La grande mutation des atlas de France
Le concept d’ « Atlas » a beaucoup évolué dans ces dernières années, en relation avec la dynamique des sciences sociales assumant la spatialisation des phénomènes, la nécessité d’étudier les espaces et de restituer sur ce plan le produit des recherches. Deux récentes publications témoignent de cette mutation scientifique qu’accompagnent résolument les maisons d’édition. Si cartes, croquis et documents sont toujours largement présents, leurs usages se sont profondement transformés.
Publié l’année dernière chez Autrement qui a développé un puissant secteur d’atlas, le copieux volume (318 p. 35 €) du Grand Atlas de l’histoire de France soutient des perspectives fortes, affirmant que « pour comprendre l’histoire d’une nation, il faut suivre la formation de son territoire, [...] la construction d’un espace politiquement organisé ». Ainsi élaboré, poursuivent les trois auteurs, Jean Boutier, Olivier Guyotjeannin et Gilles Pécout, « cet atlas se veut un instrument puissant de compréhension du présent, non pas seulement au niveau national, mais plus encore au niveau européen. Au début de la IIIe République, la grande pédagogie nationale de l’école primaire avait livré un inventaire systématique de la diversité française, pour mieux faire vivre ensemble des gens très différents. Il nous revient désormais de comprendre la diversité des nations européennes, plus encore leur hétérogénéité spatiale qui rend difficile leur mise en continuité. Alors que nous sommes conduits à réfléchir sur ce que seront les espaces politiques de demain, il devient indispensable de comprendre comment les espaces politiques dans lesquels nous vivons, et nous pensons, se sont constitués, dans la longue durée. [...] Regarder la France, de l’extérieur et aussi de plus loin, ne signifie nullement froideur ou critique. C’est ainsi en un espace peut-être étrange qu’est né ce livre, au contact d’historiographies différentes, avec le souci de répondre aux interrogations des Français mais également de tous ceux qui, quoique étrangers, cherchent les raisons de leur attirance ou de leur antipathie. Comme si la distance suscitait aussi la rêverie. »

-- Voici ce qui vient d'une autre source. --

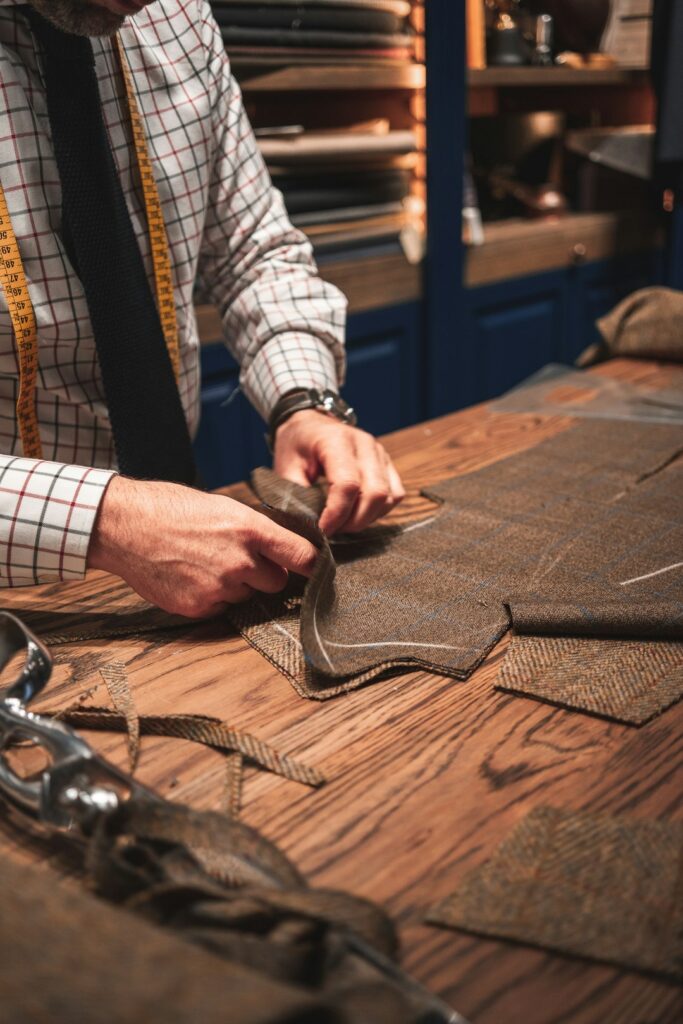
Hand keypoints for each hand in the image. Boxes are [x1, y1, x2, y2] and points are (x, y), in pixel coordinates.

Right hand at [88, 476, 317, 617]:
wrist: (124, 526)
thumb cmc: (171, 508)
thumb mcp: (223, 507)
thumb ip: (255, 532)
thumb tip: (280, 551)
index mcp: (250, 529)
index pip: (302, 556)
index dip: (314, 566)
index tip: (319, 571)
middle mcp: (240, 562)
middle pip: (277, 582)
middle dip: (265, 574)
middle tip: (239, 559)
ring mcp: (219, 588)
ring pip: (246, 596)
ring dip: (236, 585)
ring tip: (205, 562)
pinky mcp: (199, 607)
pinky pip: (221, 608)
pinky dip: (212, 597)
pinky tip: (191, 576)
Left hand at [273, 410, 405, 534]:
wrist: (309, 425)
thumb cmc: (296, 446)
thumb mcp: (286, 468)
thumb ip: (297, 496)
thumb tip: (309, 526)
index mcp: (336, 441)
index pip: (348, 485)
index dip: (336, 514)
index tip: (321, 529)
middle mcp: (364, 444)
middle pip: (374, 493)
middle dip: (354, 521)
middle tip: (332, 529)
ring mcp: (379, 452)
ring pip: (388, 497)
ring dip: (367, 518)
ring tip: (343, 522)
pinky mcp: (387, 463)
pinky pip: (395, 494)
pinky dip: (380, 510)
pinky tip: (358, 512)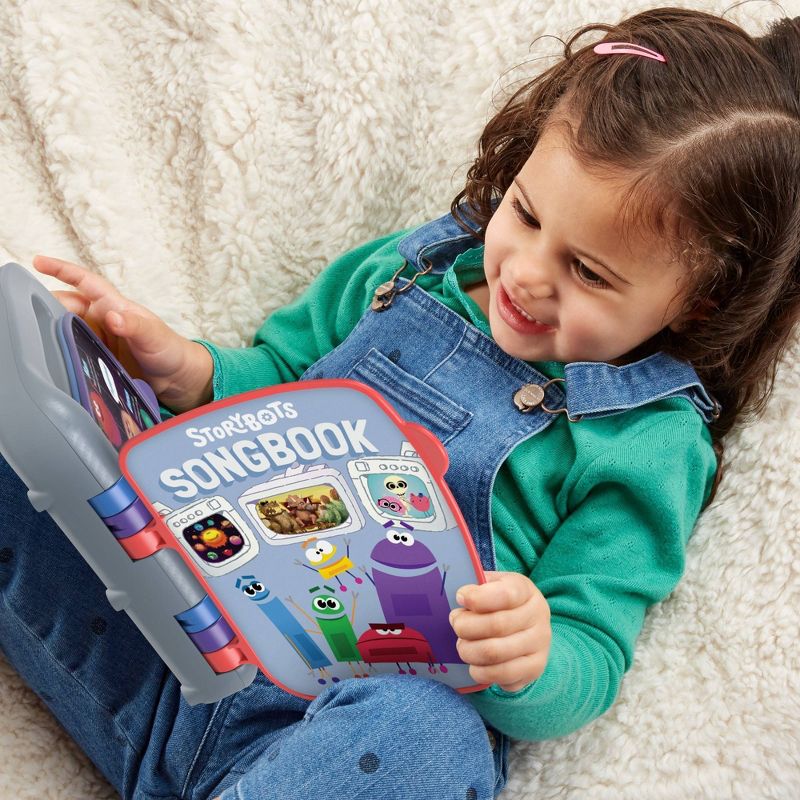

En collection « NRF Essais » chez Gallimard vient de paraître L’invention de la France des démographes et historiens Hervé Le Bras et Emmanuel Todd, sous-titré Atlas anthropologique et politique 519 p., 25 €). Il s’agit de l’édition augmentée (d’un chapitre final sur « la crise idéologique et politique actuelle ») d’une recherche publiée en 1981 en collection Hachette-Pluriel par l’éditeur Georges Liébert. Cette étude avait mis en lumière l’hétérogénéité des Français et son rôle moteur dans la construction de la France, dans son « invention ». Le contexte de parution de la première édition s'inscrivait dans « la montée du racisme, et, plus spécifiquement, de l’antisémitisme. [La France] se perçoit comme fiévreuse, angoissée. Ses craintes d’alors sont sans fondement sérieux. Sa structure anthropologique très particulière ne lui permet pas la xénophobie. Le racisme, dans ce patchwork de mœurs et de coutumes qu’est la France, trouve un mauvais terrain ». Pourtant, la même obsession rebondit trente ans plus tard. « Les fantasmes politiques ont le cuir dur, soulignent Hervé Le Bras et Emmanuel Todd. Que l’homogénéité française soit un mythe n’empêche aucunement en 2012 que l’idéologie dominante s’apparente à une sorte de programme de défense d’une homogénéité menacée, ou, chez les plus radicaux, au rêve d’un retour à une homogénéité perdue. Les défenseurs autoproclamés de l’identité nationale ne comprennent pas l’histoire de leur propre pays. Osons le dire : ils sont aveugles à la subtilité et à la vérité du génie national qui combine unité de projet et gestion pragmatique de diversité ». L'étude de ce mouvement propre à la France, mais aussi aux sociétés modernes, s’enrichit de nouvelles analyses concluant sur des menaces autrement plus sérieuses comme la « désintégration de la classe ouvrière », la « mutation sarkozyste de la droite française », ou bien l’ « atomisation croissante de la société française ». Recréer du lien social pour reformer du lien politique, telle est la lecture possible, et nécessaire de cet « Atlas anthropologique et politique » de la France.